───── Page excerpt ─────
We can visualize the data with a heatmap.

plot_heatmap(tibble_ko=Carbon_fixation_subset, 
             y_axis=Genes,
             analysis = "KEGG",
             calc="Binary")

Heatmap with Carbon fixation subset

The calc argument

In this example, we will use energy metabolism to explore the rest of the functions.

Create a vector with the metabolism of interest.

Other_energy<-c("Fermentation", "Carbon fixation", "Methane metabolism", 
                "Sulfur metabolism", "Nitrogen metabolism")

Use get_subset_pathway to subset the table using the cycles and the information of the energy metabolism.

library(tidyr)
Energy_metabolisms<-ko_bin_mapp %>%
  drop_na(Cycle) %>%
  get_subset_pathway(Cycle, Other_energy)

head(Energy_metabolisms)
#> # A tibble: 6 × 19
#>   Module Module_description      Pathway Pathway_description Cycle Pathway_cycle
#>   <chr>  <chr>                   <chr>   <chr>               <chr> <chr>        
#> 1 M00173 Reductive citrate cycl… map000… Glycolysis / Gluco… Carb… Reductive ci…
#> 2 M00173 Reductive citrate cycl… map000… Glycolysis / Gluco… Carb… Dicarboxylat…
#> 3 M00374 Dicarboxylate-hydroxyb… map000… Glycolysis / Gluco… Carb… Reductive ci…
#> 4 M00374 Dicarboxylate-hydroxyb… map000… Glycolysis / Gluco… Carb… Dicarboxylat…
#> 5 M00173 Reductive citrate cycl… map006… Pyruvate metabolism Carb… Reductive ci…
#> 6 M00173 Reductive citrate cycl… map006… Pyruvate metabolism Carb… Dicarboxylat…
#> # ℹ 13 more variables: Detail_cycle <chr>, Genes <chr>, Gene_description <chr>,
#> #   Enzyme <chr>, KO <chr>, rbims_pathway <chr>, rbims_sub_pathway <chr>,
#> #   Bin_10 <int>, Bin_12 <int>, Bin_56 <int>, Bin_113 <int>, Bin_1 <int>,
#> #   Bin_2 <int>

Plot the information using the plot_heatmap function. The argument order_y will order the rows according to a metabolic feature; in this case, we order the pathways_cycle according to cycle.

plot_heatmap(tibble_ko=Energy_metabolisms, 
             y_axis=Pathway_cycle,
             order_y = Cycle,
             analysis = "KEGG",
             calc="Percentage")
───── Data provided ─────
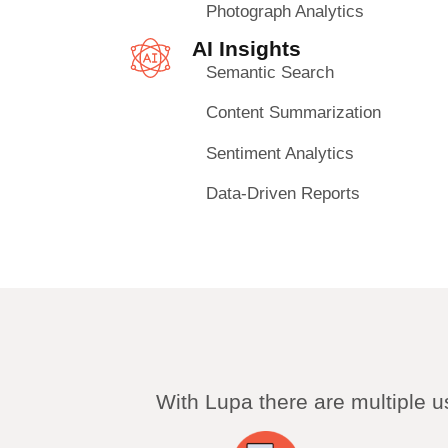
Photograph Analytics
AI Insights
Semantic Search
Content Summarization
Sentiment Analytics
Data-Driven Reports
With Lupa there are multiple 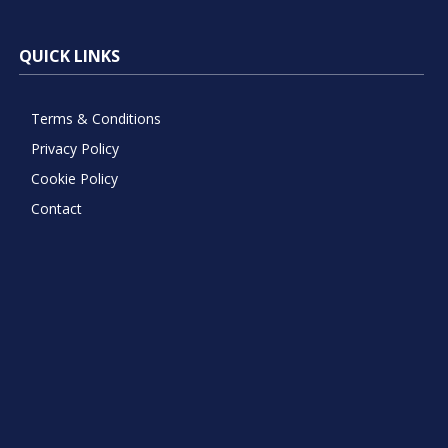
QUICK LINKS
Terms & Conditions
Privacy Policy
Cookie Policy
Contact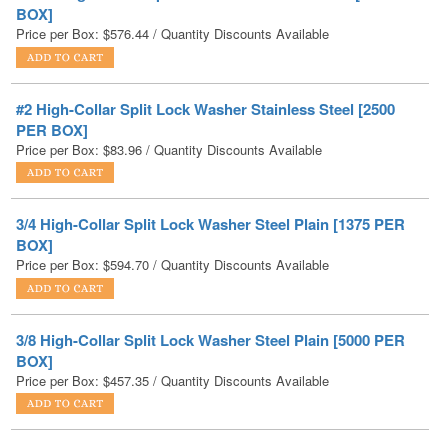
#2 High-Collar Split Lock Washer Stainless Steel [2500
PER BOX]
Price per Box:
$
83.96
/ Quantity Discounts Available
3/4 High-Collar Split Lock Washer Steel Plain [1375 PER
BOX]
Price per Box:
$
594.70
/ Quantity Discounts Available
3/8 High-Collar Split Lock Washer Steel Plain [5000 PER
BOX]
Price per Box:
$
457.35
/ Quantity Discounts Available
3/8 High-Collar Split Lock Washer Stainless Steel [2500
PER BOX]
Price per Box:
$
315.00
/ Quantity Discounts Available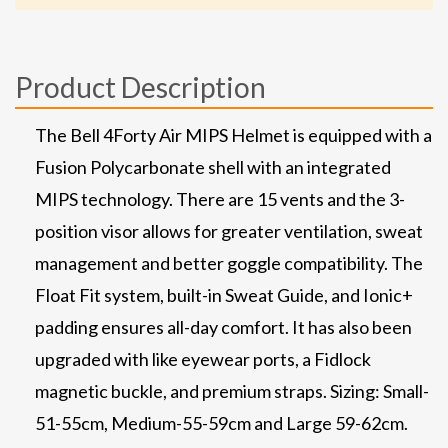
Product Description
The Bell 4Forty Air MIPS Helmet is equipped with a
Fusion Polycarbonate shell with an integrated
MIPS technology. There are 15 vents and the 3-
position visor allows for greater ventilation, sweat
management and better goggle compatibility. The
Float Fit system, built-in Sweat Guide, and Ionic+
padding ensures all-day comfort. It has also been
upgraded with like eyewear ports, a Fidlock
magnetic buckle, and premium straps. Sizing: Small-
51-55cm, Medium-55-59cm and Large 59-62cm.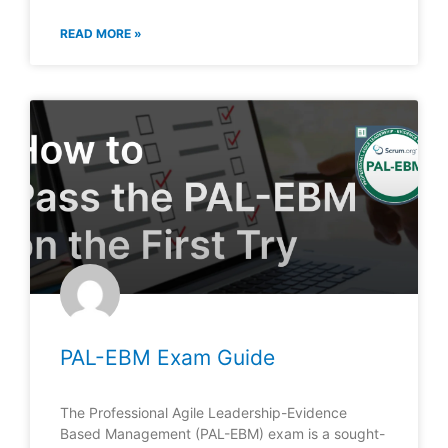
READ MORE »
PAL-EBM Exam Guide
The Professional Agile Leadership-Evidence
Based Management (PAL-EBM) exam is a sought-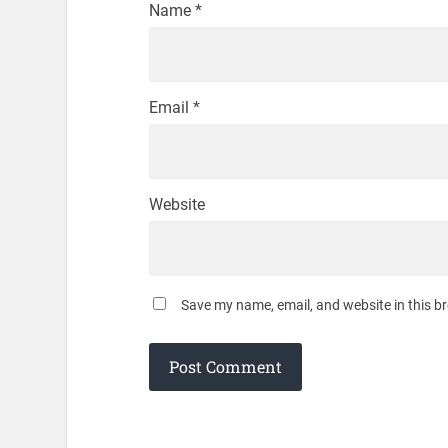
Name
*
Email
*
Website
Save my name, email, and website in this b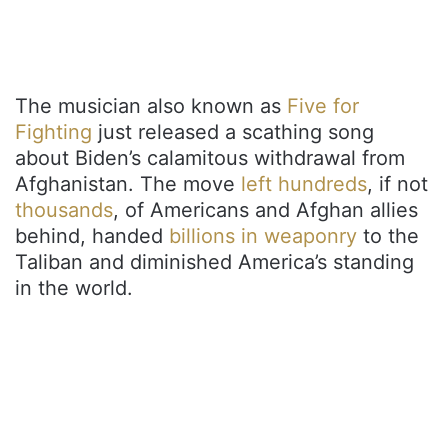
The musician also known as
Five for
Fighting
just released a scathing song
about Biden’s calamitous withdrawal from
Afghanistan. The move
left hundreds
, if not
thousands
, of Americans and Afghan allies
behind, handed
billions in weaponry
to the
Taliban and diminished America’s standing
in the world.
─────
**Assigned task A:**
According to the heatmap tutorial excerpt, which of these statements are correct? (i) The vector Other_energy includes "Sulfur metabolism." (ii) In the plot_heatmap call on Energy_metabolisms, calc is set to "Binary." (iii) The order_y argument orders the rows according to a metabolic feature. For each one, answer yes or no and quote the words of the text that settle it.
**Assigned task B:**
Transcribe everything in the heatmap tutorial excerpt from "Heatmap with Carbon" down to "the energy metabolism.".

**Answer section A:**
(i) Yes: "Sulfur metabolism", "Nitrogen metabolism")
(ii) No: calc="Percentage")
(iii) Yes: "The argument order_y will order the rows according to a metabolic feature"

**Answer section B:**
Heatmap with Carbon fixation subset

The calc argument

In this example, we will use energy metabolism to explore the rest of the functions.

Create a vector with the metabolism of interest.

Other_energy<-c("Fermentation", "Carbon fixation", "Methane metabolism", 
                "Sulfur metabolism", "Nitrogen metabolism")

Use get_subset_pathway to subset the table using the cycles and the information of the energy metabolism.